Contemporary ballet

COMPLEXIONS CONTEMPORARY BALLET at Joyce is a mirror of our ever-changing world

It’s weird and wonderful to be in the theater again. These days everything looks different – the way you enter; Identity documents and vaccination cards in hand, security guards keeping everything in order. But once I walked into the Joyce Theater to see Complexions Contemporary Ballet, everything felt perfectly familiar. Art loving friends, buzzing, expressing their excitement and passion behind masked faces. A compilation of contemporary music flooded our eardrums before the show started. Perhaps an unexpected choice on first listen, but as ‘Losing My Religion’ played, it all made perfect sense to frame what we were about to see.

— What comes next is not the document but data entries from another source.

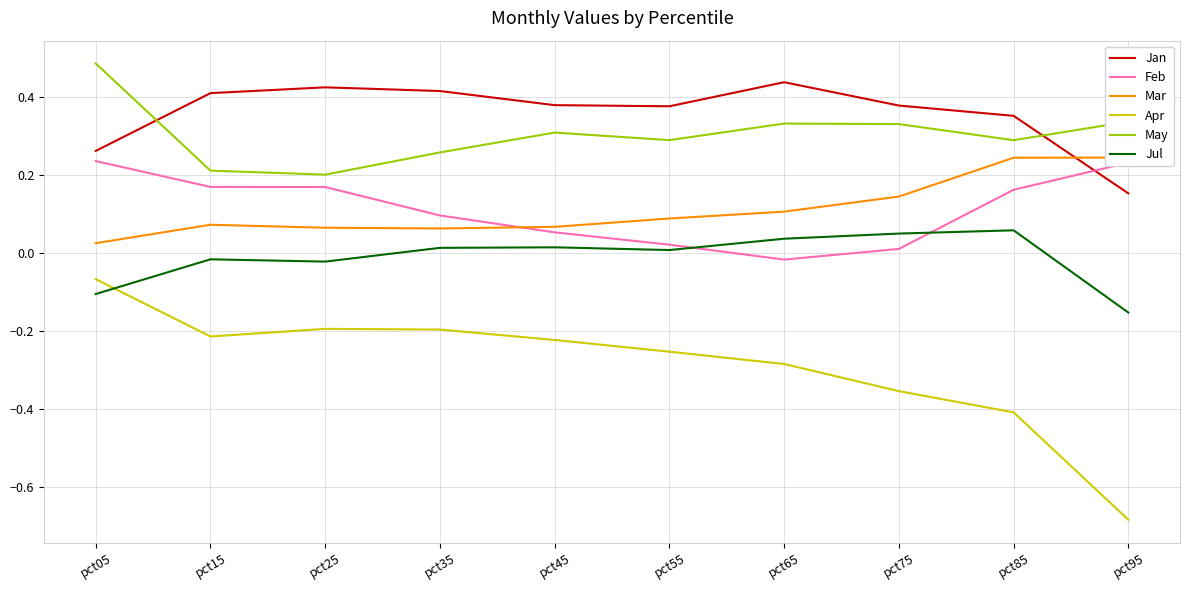

What is the sum of all Jul values?

-0.1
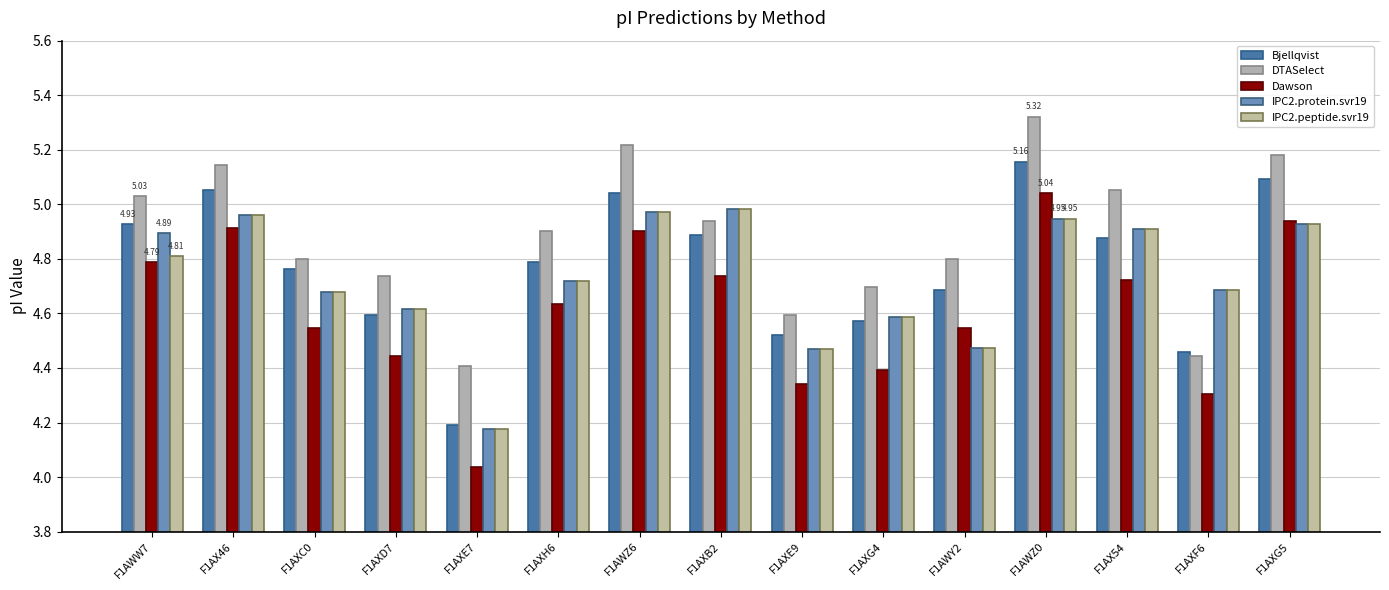

Is it true that Bjellqvist equals 4.5 at F1AXF6?

True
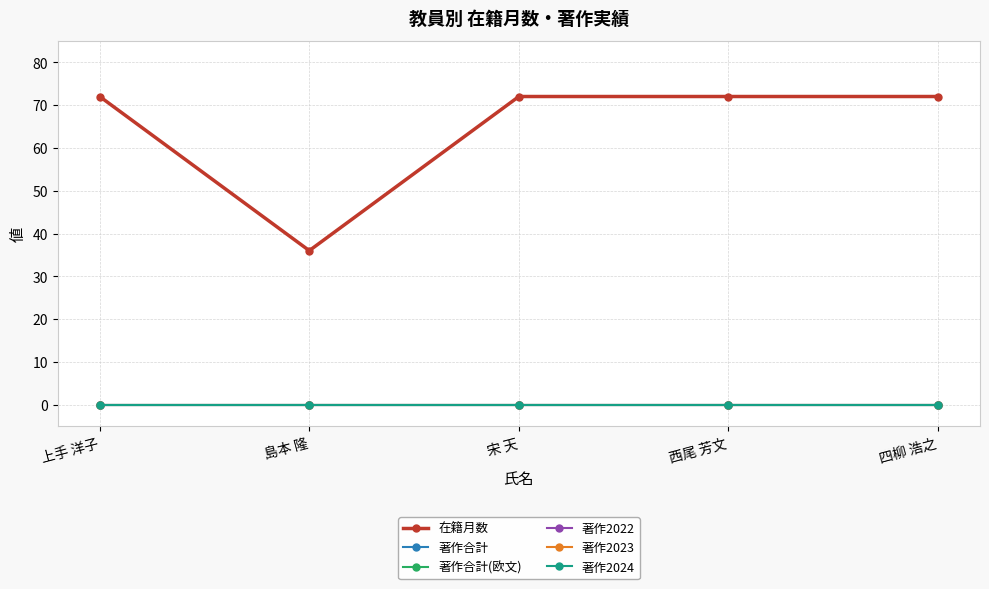

Is this an area chart (filled region under the line)?

No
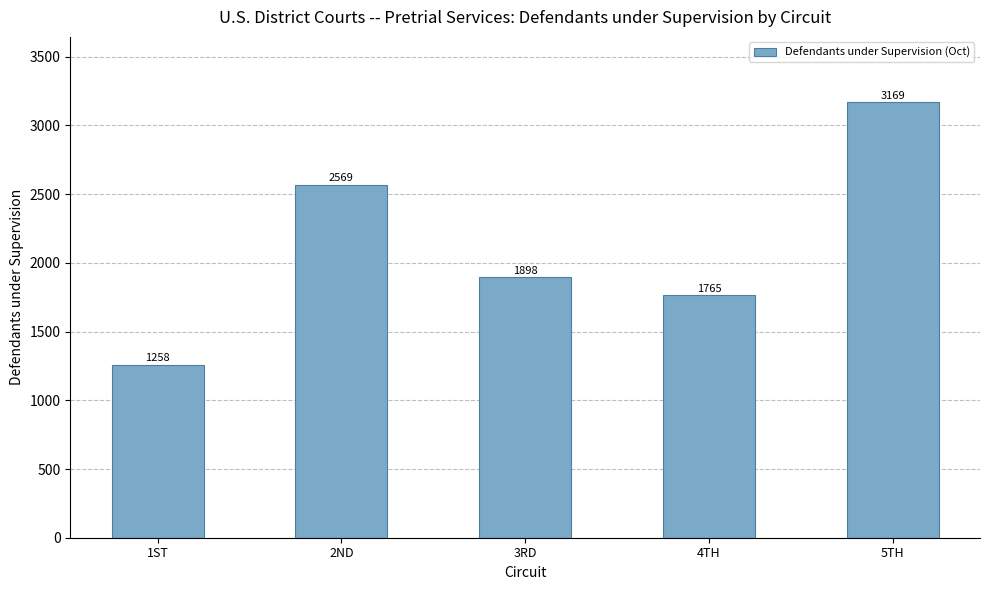

Rank the categories by value from lowest to highest.

1ST, 4TH, 3RD, 2ND, 5TH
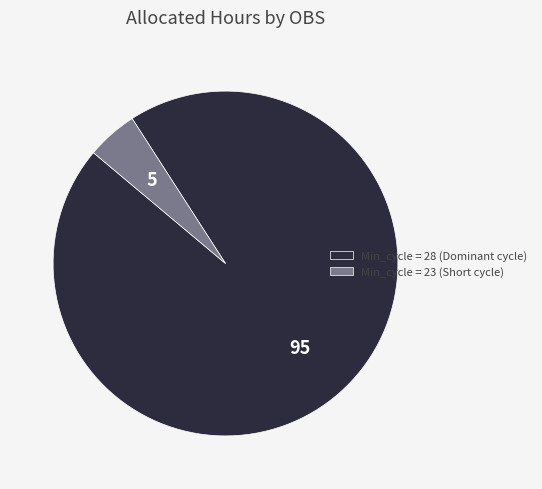

Is it true that Min_cycle = 23 (Short cycle) is 10% of the pie?

False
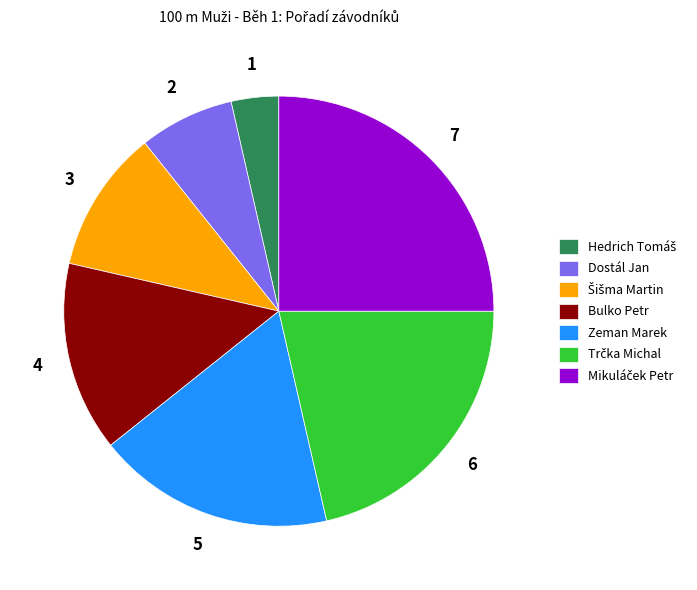

Is there a majority slice in this chart?

No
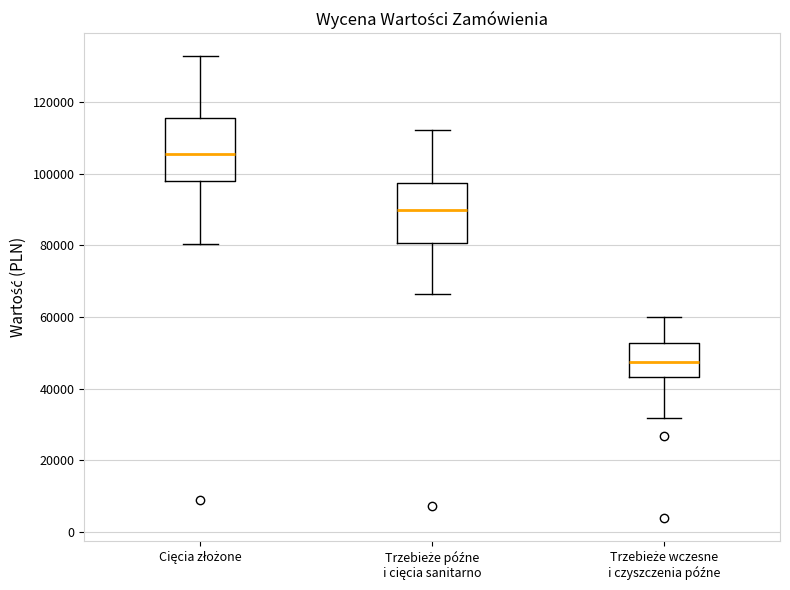

Reading left to right, transcribe this box plot: for each box, give where its median line is, the range the box spans, and where its two whiskers end, as read against the y-axis. The values are not printed on the chart, so give them approximately, as read against the axis.

Cięcia złożone: median 106000, box 98000 to 116000, whiskers 80000 to 132000
Trzebieże późne i cięcia sanitarno: median 90000, box 80000 to 98000, whiskers 66000 to 112000
Trzebieże wczesne i czyszczenia późne: median 48000, box 44000 to 52000, whiskers 32000 to 60000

The world premiere of “Snatched Back from the Edges” opened the program with fury and finesse. A solo dancer took the stage, his muscles sculpted by a single spotlight. As he moved through space, more dancers appeared and more spotlights turned on and off. The movement was both jerky and fluid, keeping pace with a haunting 6/8 score. A meditation on the importance of dynamics – hard and soft, light and dark – “Snatched Back from the Edges” explored the essential question: What do we sacrifice and what do we give as human beings? Complexions’ classic choreographic patterns were all current gravity-defying leaps, spiral leans, dramatic spins in the air. But they were complicated by the current cultural cacophony of “destroying our kingdom.” Faced with the racial and social inequalities of our country, the company danced with a spellbinding collective chaos that left me speechless.

“Love Rocks” closed the show. Set to a fiery score of several Lenny Kravitz songs, the piece explored all the intricacies of what love is – what it means to love and be loved in return. A punk rock escapade, the costumes were campy and fun, and showcased a completely different side to these incredibly talented dancers. There was a lightness in the movement and in their facial expressions that juxtaposed the heavy and very intense choreography. There were minor timing inconsistencies, but in a weird way, the imperfection made it all that much more human and perfect, in the end.

RUN, don’t walk, to see this incredible company of dancers.